CosmosDB

ProphecyWarehousePython 0.0.1+UC Dedicated Cluster Not Supported UC Standard Cluster Not Supported Livy Not Supported

The azure-cosmos-spark connector is an integration between Azure CosmosDB and Apache Spark, which allows you to read and write data from and to CosmosDB using Spark.

Installation

For Spark 3.3, connect a dependency that has the following Maven coordinates on your Databricks or OnPrem Execution Cluster:

com.azure.cosmos.spark:azure-cosmos-spark_3-3_2-12:4.18.1

For other versions of Spark, see Azure Cosmos DB OLTP Spark 3 connector.

Usage

Parameters

Parameter	Tab	Description	Default
Authentication Type	Location	How you want to authenticate. Possible values are: `Master Key`(PrimaryReadWriteKeys, SecondReadWriteKeys, PrimaryReadOnlyKeys, SecondReadWriteKeys), `Service Principle Based` To see all the additional parameters for each authentication type, see Master key authentication and Service principle based authentication.	`Master Key`
Data Source	Location	Whether the gem should load all data in the container, or return the data using a custom query.	`DB Table`
Azure Environment	Location	Azure environment of the CosmosDB account. Possible values are: `Azure`, `AzureChina`, `AzureUsGovernment`, or `AzureGermany`.	`Azure`
Custom Query	Location	Custom query to process against the CosmosDB endpoint instead of dynamically generating the query through the predicate push down. Usually it is recommended to rely on Spark's predicate push down because that generates the most efficient set of filters based on the query plan. But in Spark 3.1, there were a couple of predicates such as aggregates that cannot be pushed down yet, so the custom query is a fallback that allows you to push them into the query sent to CosmosDB. If specified, with schema inference enabled, the custom query will also be used to infer the schema.	`SELECT 1`
Schema	Properties	Schema to apply on the loaded data. In the Source gem, you can define or edit the schema visually or in JSON code. In the Target gem, you can view the schema visually or as JSON code.

Master key authentication

Parameter	Description
Account Endpoint	Account URI of your CosmosDB account.
Account Key	Account key of your CosmosDB account.
Database	Database name of your CosmosDB account.

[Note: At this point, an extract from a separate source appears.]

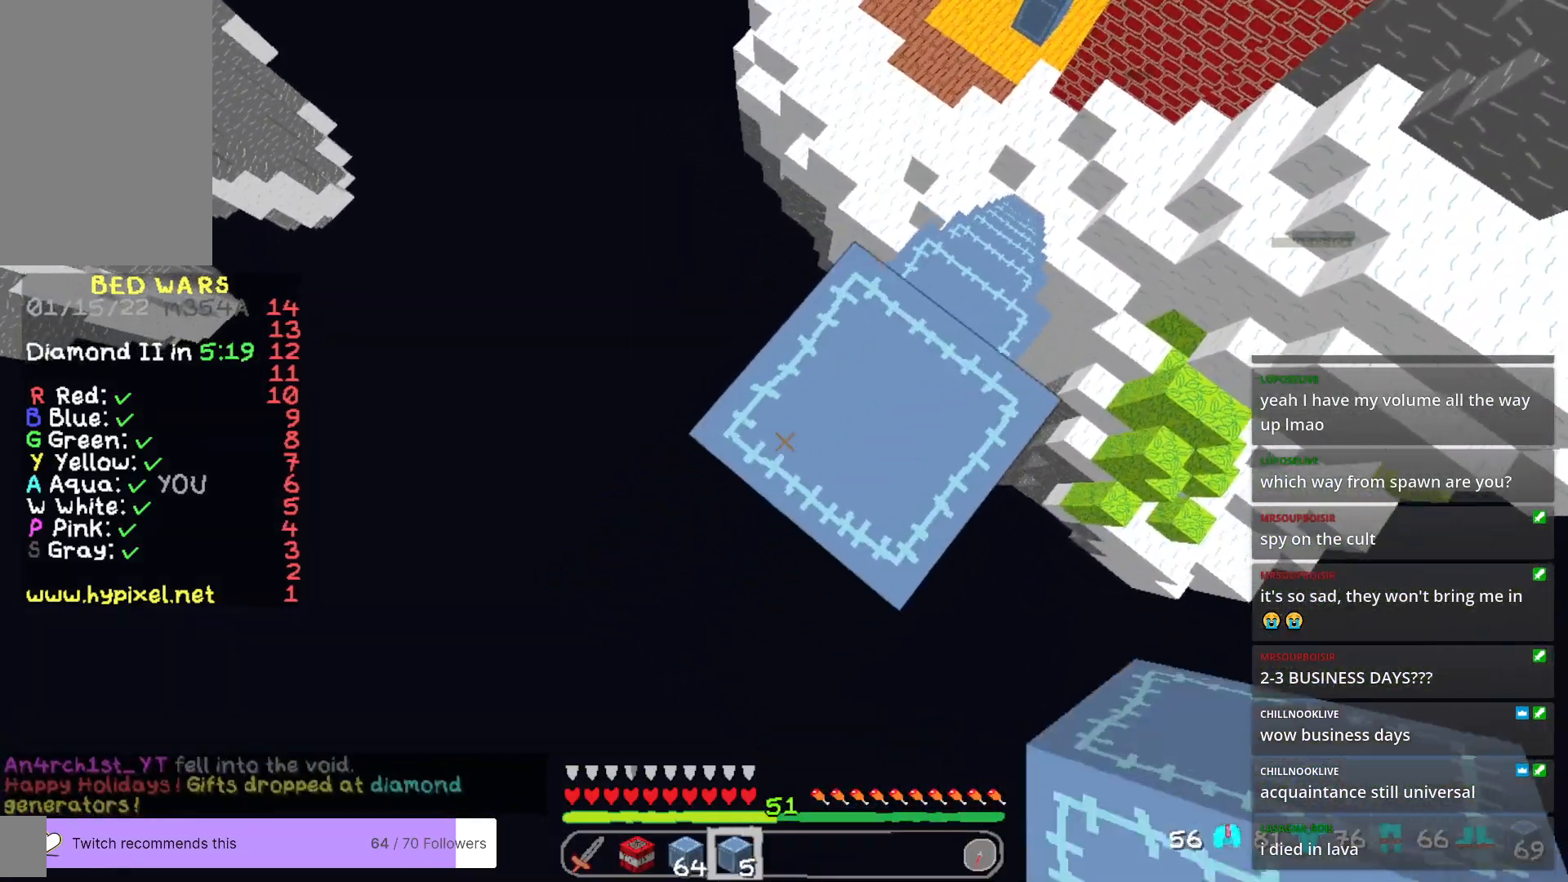
{"keys": ["a", "s"], "mouse": ["right"], "events": []}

Service principle based authentication

Parameter	Description
Subscription Id	Subscription Id of your CosmosDB account.
Tenant Id	Tenant Id of your CosmosDB account.
Resource Group Name	Resource group of your CosmosDB account.
Client Id	Client Id, or Application Id of your service principle.
Client Secret	Client secret, or password of your service principle.

Source

The Source gem reads data from CosmosDB and allows you to optionally specify the following additional properties.

Source properties

Properties	Description	Default
Description	Description of your dataset.	None
Enable Infer Schema	Whether the Source gem should load all data in the container. If not, the Source gem returns the data using a custom query.	true
Application name	Name of your application.	None
Inclusion Mode	Determines whether to serialize or skip null and default values to JSON. Possible values are: - `Always`, which means the Source gem should create JSON properties for null and default values - `NonNull`, which means the Source gem does not create JSON properties for null values - `NonEmpty`, which means the Source gem does not create JSON properties for empty values	`Always`
DateTime Conversion Mode	How to convert your DateTime values. Possible values are: - `Default`, which means to convert `java.sql.Date/java.time.LocalDate` to `EpochDay`, and `java.sql.Timestamp/java.time.Instant` to `MicrosecondsFromEpoch`. - `AlwaysEpochMilliseconds`, which means to convert `java.sql.Date`, `java.time.LocalDate`, and `java.sql.Timestamp and java.time.Instant` to `MillisecondsFromEpoch`. - `AlwaysEpochMillisecondsWithSystemDefaultTimezone`, which means to convert like `AlwaysEpochMilliseconds`, but to also assume the System default timezone.	`Default`
Schema Conversion Mode	How your document contains an attribute that does not map to the schema type. Possible values are: - `Relaxed`, which uses a null value - `Strict`, which throws an exception	`Relaxed`
Partitioning Strategy	Partitioning strategy to use. Possible values are: `Default`, `Custom`, `Restrictive` or `Aggressive`	`Default`
Preferred Regions List	List of regions you prefer.	None
Disable Tcp Connection Endpoint Rediscovery	Whether to disable TCP connection endpoint rediscovery. You should disable TCP connection endpoint rediscovery when using custom domain names with private endpoints in a custom Spark environment. When using Azure Databricks or Azure Synapse as Spark runtime it should never be required to disable endpoint rediscovery.	false
Allow Invalid JSON With Duplicate JSON Properties	Whether the CosmosDB Java SDK and Spark connector fails when the Source gem reads JSON documents that contain JSON objects with multiple properties of the same name.	false
Partitioning Targeted Count	Ideal number of partitions to use. If you have a custom strategy, the Spark Connector uses this value.	None
Partitioning Feed Range Filter	Scopes the query to a single logical CosmosDB partition, or a subset of logical partitions. The Source gem modifies the partitioning strategy to only create partitions for the scoped logical partitions. This property reduces the necessary Spark tasks and partitions.	None
Use Gateway Mode	Whether to use gateway mode for the client operations.	false
Force Eventual Consistency	Whether to make the client use eventual consistency for read operations instead of using the default account level consistency.	true
Max Item Count	Maximum number of documents to return for a single query or change feed request. Consider increasing this value only for average document sizes significantly smaller than 1KB, or when projection reduces the number of properties selected in queries significantly, such as only selecting `id` of documents.	`1000`
Max Integrated Staleness in MS	Maximum staleness window in milliseconds for the point read or query request results in the integrated cache when using the dedicated gateway. To learn more, see MaxIntegratedCacheStaleness.	None

Throughput control configs

Having throughput controls help isolate the performance needs of applications running against a container by limiting the amount of request units a Spark client consumes.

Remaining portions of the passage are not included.